Admission to IHS High School is through an examination, which takes place about four months before the beginning of the school year. Places are offered strictly on merit. Prospective candidates into JSS 1 are required to purchase and complete an application form before they are qualified to take the exam. The School expects all candidates to be at least 11 years old by the January following their admission into the school. All students are admitted into JSS1 and 2. The School does not accept students wishing to transfer from another school. Students are expected to board at the school. Parents are advised to make sure that all students who hope to enter a boarding school know how to wash their own clothes, sweep and dust their own room, and keep the elementary rules of personal hygiene. Students should normally have stopped bed-wetting, but in exceptional cases where this is still a problem, they should buy mackintosh for their mattress.
A Word About Age
The School does not allow children to enter Class One before their tenth birthday. If they do they will be tempted to enter university before their sixteenth birthday. We feel that the best time to come to secondary school is at the threshold of adolescence, especially when it involves leaving home to enter a boarding school. The school is simply not geared towards caring for the needs of very young children who are still emotionally dependent on the close support of their mothers. Our optimum age at entry would be 11 or near it, and we certainly prefer that. However gifted a child may be, he or she should have completed a full primary school education before coming to IHS School. The structure of the educational system in the country reflects this and if children are rushed through the early stages, part of the purpose of the 6-3-3-4 system will be subverted.

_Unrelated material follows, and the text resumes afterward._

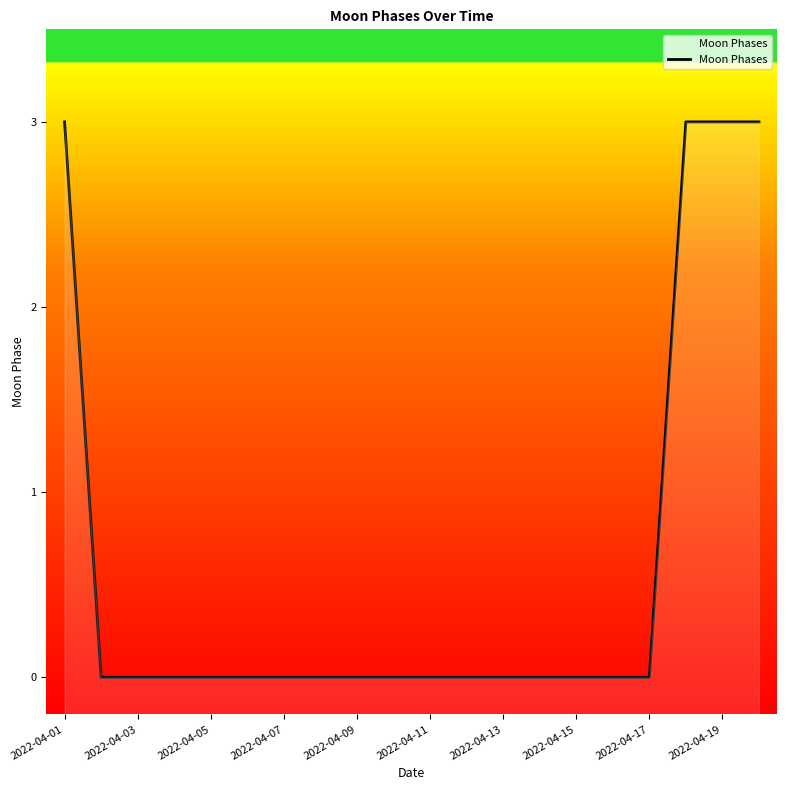

How many values are between 0 and 1?

16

Education at HIS High School aims to encourage leadership qualities in all students and to encourage responsible decision making and independence of thought. We feel that we are not going to get very far with either of these aims, if children leave school when they are barely 16. The best way of developing leaders in a boarding school is through the prefect system, and, indeed, as the school gets larger we need mature prefects for the efficient running for the boarding houses. This means that we need senior students who are young men and women.